■ Отрывок интервью:
::::
АЛБаНЦЫ И РУССКИЕ ЛЕГКО ВПАДАЮТ В КРАЙНОСТИ

№ 2007 / 16, 23.02.2015


Исмаиль Кадарэ (род. 1936), албанский писатель, проживающий в Париже, один из классиков современной мировой литературы. Член Французской академии (один из 12 иностранных членов Академии моральных и политических наук, наряду с Папой Римским Бенедиктом XVI, принцем Чарльзом, Вацлавом Гавелом и королём Испании Хуаном Карлосом), кавалер ордена Почетного Легиона, первый лауреат Международной Букеровской премии (2005). Многократно выдвигался на Нобелевскую премию по литературе. Десятки его романов опубликованы в 40 странах мира.

– Это ведь первое ваше интервью для российских читателей? Вы учились в Москве в Литературном институте и свободно владеете русским языком. Доводилось ли вам в послед-ние годы говорить по-русски?
– Да, это моё первое интервью и не буду скрывать, что это меня сильно взволновало. Я дал сотни, если не сказать тысячи, интервью в самых разных странах – от США до Японии, но ни разу ещё не обращался к читателям страны, где я был студентом. Так что можно понять мои переживания.
Да, в студенческие годы я учился в Москве, но поскольку возможности общаться по-русски у меня нет, говорю я уже с трудом. А вот читаю по-русски и понимаю хорошо. Последний раз мне выпал случай поговорить по-русски в Северной Италии весной прошлого года, на церемонии вручения премии Гринцано Кавур. Там была русская девушка-переводчица из Санкт-Петербурга. А несколькими годами раньше на двух международных встречах писателей, в Лиссабоне и Лондоне, мне довелось поговорить по-русски с Бродским.
– Как вы представляли себе Москву перед тем, как приехать в неё? Насколько представления совпали с реальностью? И что вы ощущали, когда пришлось покинуть Москву в связи с ухудшением отношений между СССР и Албанией?
::::
■ Исходный материал:
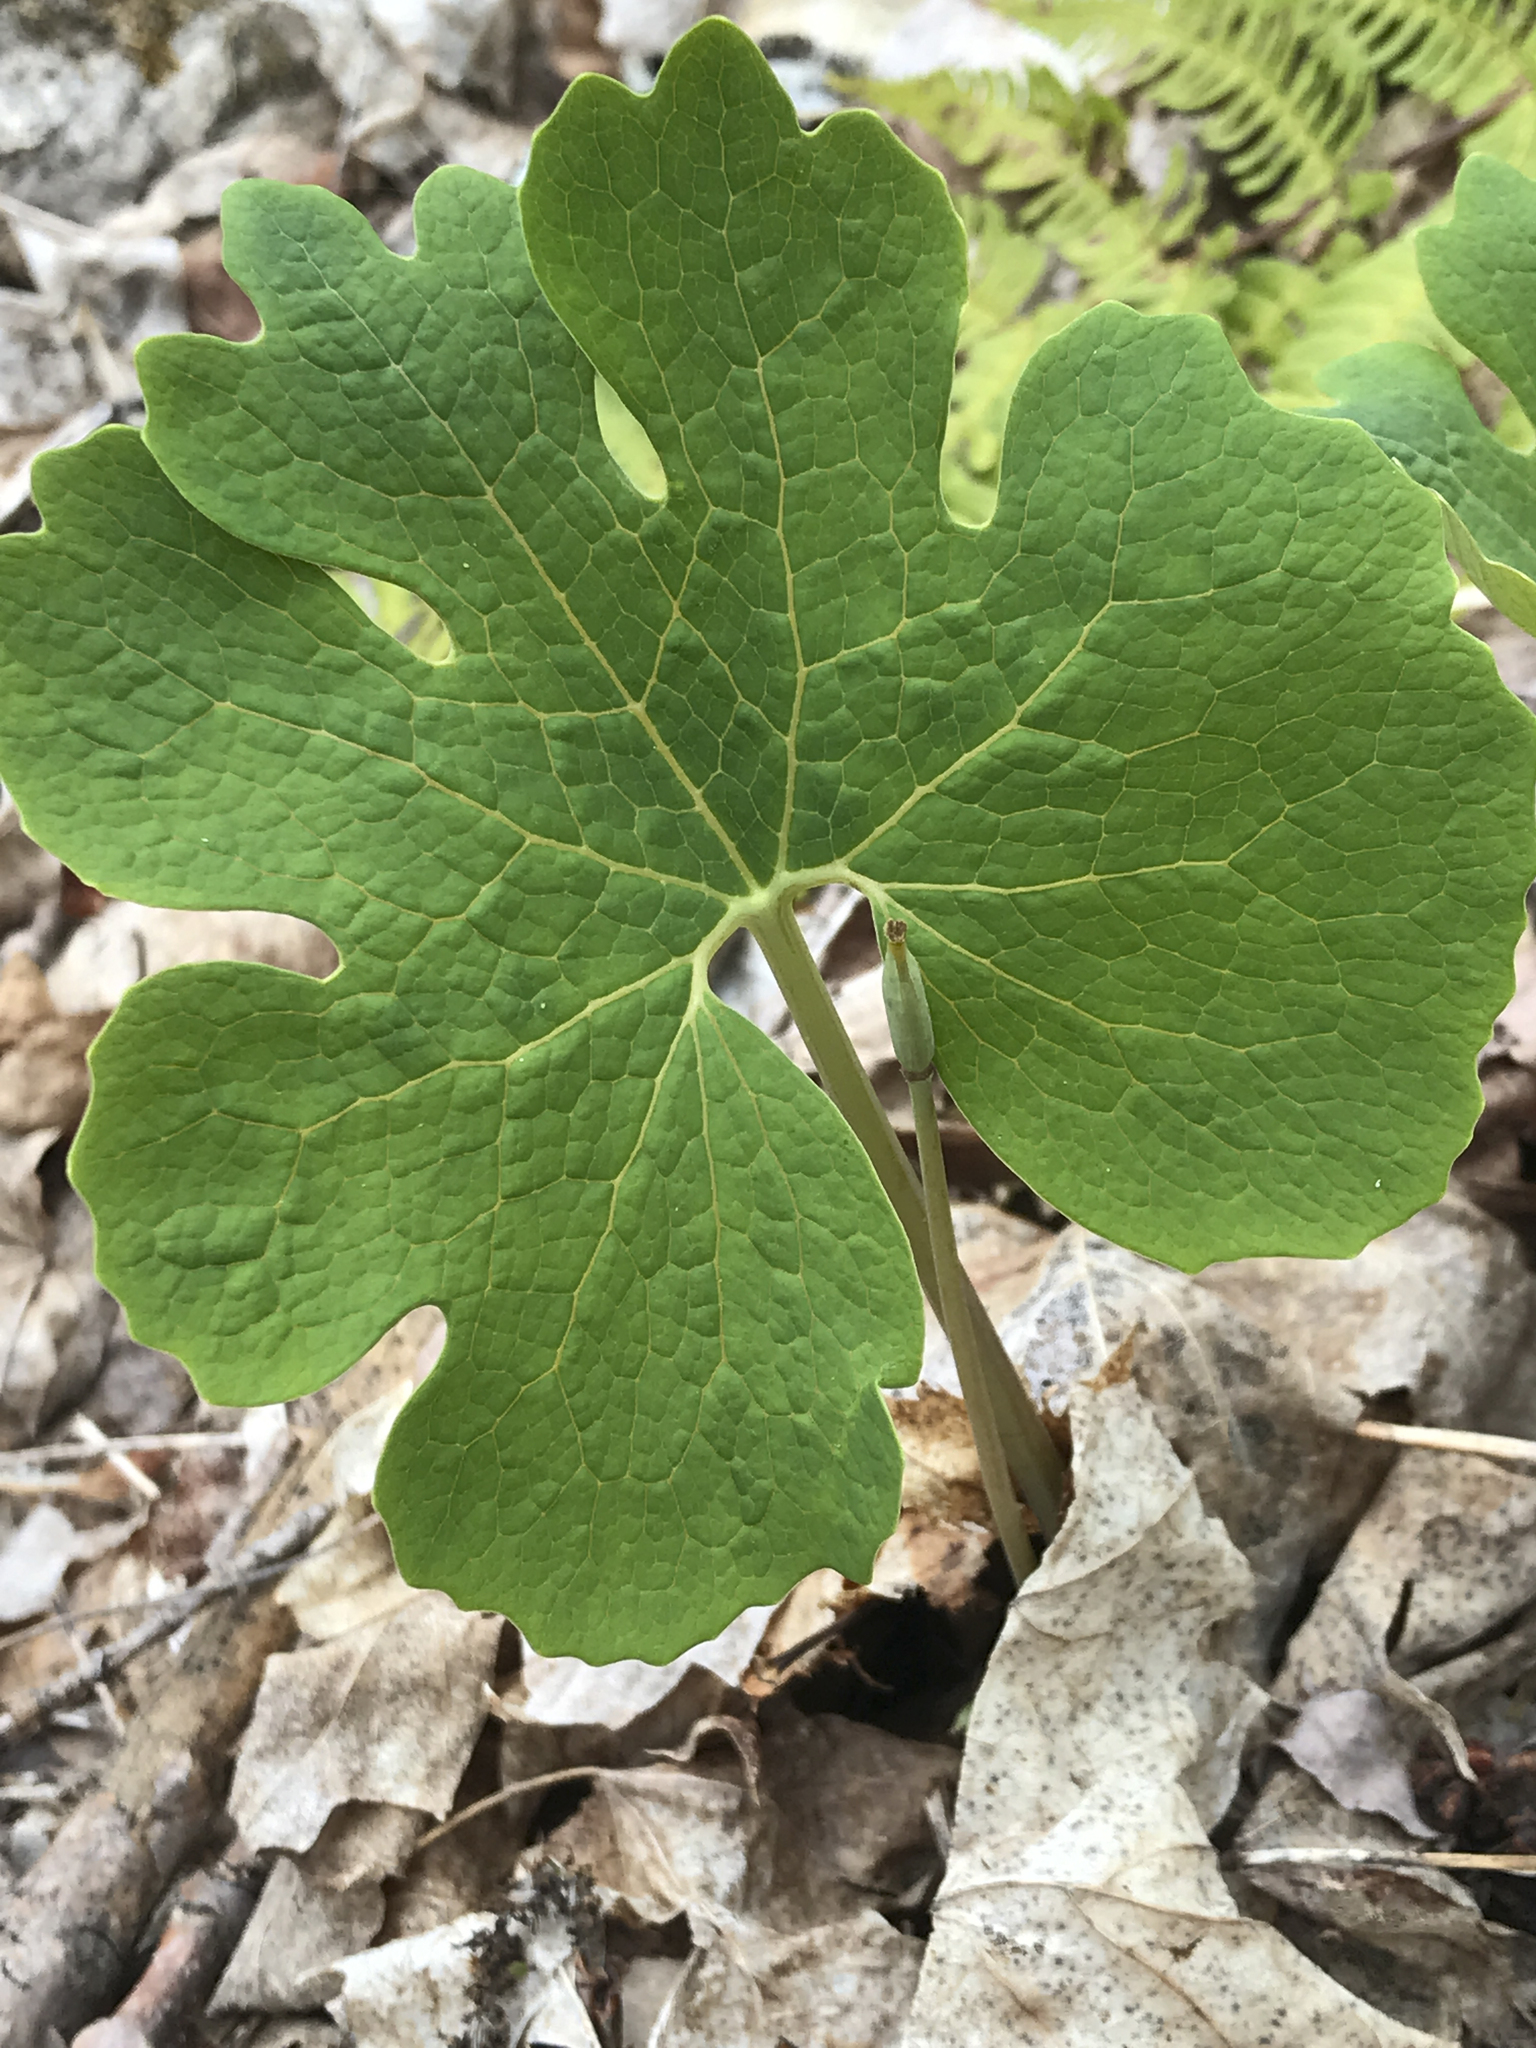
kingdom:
::::
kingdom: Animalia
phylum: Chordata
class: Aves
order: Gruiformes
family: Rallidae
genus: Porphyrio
::::
■ Задание 1:
Повторите слово в слово часть интервью с Исмаилем Кадарэ от слов «АЛБаНЦЫ И РУССКИЕ» до слов «40 странах мира.» включительно.
■ Задание 2:
Продолжите интервью с Исмаилем Кадарэ сразу после его последней строки.
Материал никак не связан с интервью.

■ Ответ 1:
АЛБаНЦЫ И РУССКИЕ ЛЕГКО ВПАДАЮТ В КРАЙНОСТИ

№ 2007 / 16, 23.02.2015


Исмаиль Кадарэ (род. 1936), албанский писатель, проживающий в Париже, один из классиков современной мировой литературы. Член Французской академии (один из 12 иностранных членов Академии моральных и политических наук, наряду с Папой Римским Бенедиктом XVI, принцем Чарльзом, Вацлавом Гавелом и королём Испании Хуаном Карлосом), кавалер ордена Почетного Легиона, первый лауреат Международной Букеровской премии (2005). Многократно выдвигался на Нобелевскую премию по литературе. Десятки его романов опубликованы в 40 странах мира.

■ Ответ 2:
– Москва мне понравилась гораздо больше по сравнению с тем, чего я ждал. Это, как мне кажется, произошло по причине того, что советская пропаганда рисовала тот образ Москвы, который казался ей наиболее интересным, а на самом деле был стерильным и унылым. Многие более интимные стороны жизни большого города, богатство духовной жизни людей, красоту её девушек и многое другое, я смог открыть для себя только после приезда туда. Это была Москва не такая помпезная, но гораздо более тёплая. Именно по этой Москве я позднее испытывал ностальгию, а не по той, которую рисовала соцреалистическая пропаганда.
Уезжал я сильно расстроенным. Думаю, что те албанские студенты, которые учились в вашей стране, вообще очень переживали из-за необходимости уезжать после разрыва отношений.
Одно из моих стихотворений, возможно одно из лучших написанных мной лирических стихотворений (не знаю, согласитесь ли вы со мной), называется по имени русской девушки «Лора» (то есть Лариса). Стихотворение как раз о том времени, когда начался конфликт, я вернулся в Тирану и не только был вынужден расстаться с ней, но после разрыва дипломатических отношений навсегда потерял возможность даже переписываться с ней.
– Хотелось бы вам снова приехать в Россию? Испытываете ли вы чувство ностальгии по Москве?
– Пока возвращение в Москву было невозможно, я испытывал просто невыносимую ностальгию. В моей книге «Возвращение в студию» я описал часто снившийся мне сон: неожиданно я оказывался в Москве, в студенческом общежитии. На троллейбусе номер три я ехал на Тверской бульвар, в Литературный институт, где я учился, но троллейбус еле полз. Потом на моём пути возникали какие-то канавы, ямы, я никак не мог найти переход на Пушкинскую площадь. Короче говоря, настоящий кошмар, продолжавшийся до самого пробуждения.
Позднее, после крушения коммунизма, когда возможность поездки стала вполне реальной, ностальгия, как это ни странно, каким-то образом ослабла. Тем не менее я бы с удовольствием снова посетил Россию, и особенно Москву, если бы представилась такая возможность. Надеюсь, это произойдёт.
– Вам что-нибудь известно о тех студентах, с которыми вы учились вместе в Литературном институте? Поддерживаете ли вы с ними контакты?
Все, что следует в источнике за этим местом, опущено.